This came out of the morning Situation Report from @glubold of Foreign Policy magazine. The secret sauce, for those interested, is to read NightWatch for a mix of what might happen and what the news is too clumsy to cover, then check the various FP feeds to see what has actually come to pass.
This is a domestic rather than international issue, but it’s one that is liable to bite us hard.

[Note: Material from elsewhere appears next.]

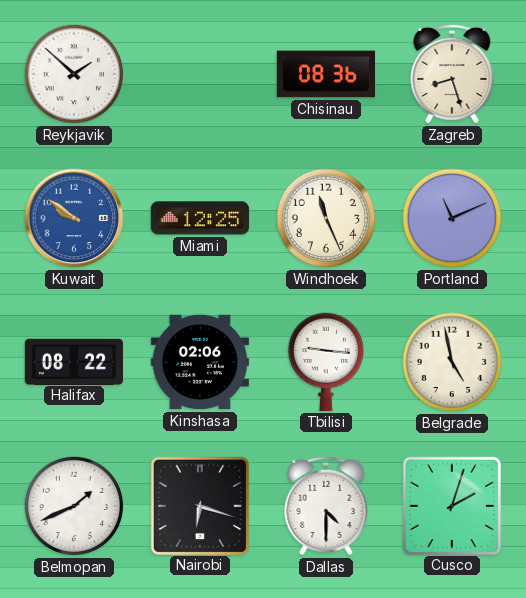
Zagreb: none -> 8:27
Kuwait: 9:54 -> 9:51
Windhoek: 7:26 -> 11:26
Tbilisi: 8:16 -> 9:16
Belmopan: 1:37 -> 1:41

The Pentagon is starting to touch the third rail of budgetary spending: military compensation, retirement and benefits spending. As Chuck Hagel completes his “listening tour” of troops and their families, a quiet effort has begun to review military retirement and compensation that will grow louder as its work begins to surface. Hagel is finishing up his domestic road trip today, visiting airmen at Charleston Air Force Base, S.C., and then Marines at Camp Lejeune, N.C. Hagel, we’re told, wants to hear from troops and families about the challenges they face during a period of shrinking budgets. He’s listening but he’s also starting slowly to float the idea that compensation benefits and even retirement plans may have to be pared back in order to make the Pentagon’s ledgers add up. Personnel costs alone cost the services between 55 and 65 percent of their budgets and rising – a fact the Pentagon brass say they’ve been saddled with for years. But now as budgets tighten, it’s a fact that can’t be ignored.

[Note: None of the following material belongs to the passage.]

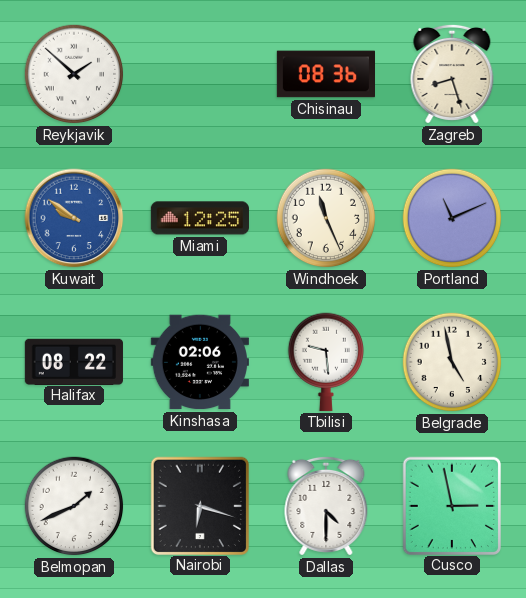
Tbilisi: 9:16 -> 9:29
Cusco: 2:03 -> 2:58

Airmen, marines, sailors, and soldiers who served their time and were discharged with a clean DD214 are going to see their retirement benefits slashed. The 55% – 65% of budget being personnel was an eye opener for me – if I pay attention to domestic matters it’s almost always system costs, system life cycle, and changing military doctrine. This looks like a brewing battle between our veterans and defense contractors who are desperately trying to keep their nose in the Pentagon’s feeding trough as the normal 25% post war budget cuts begin.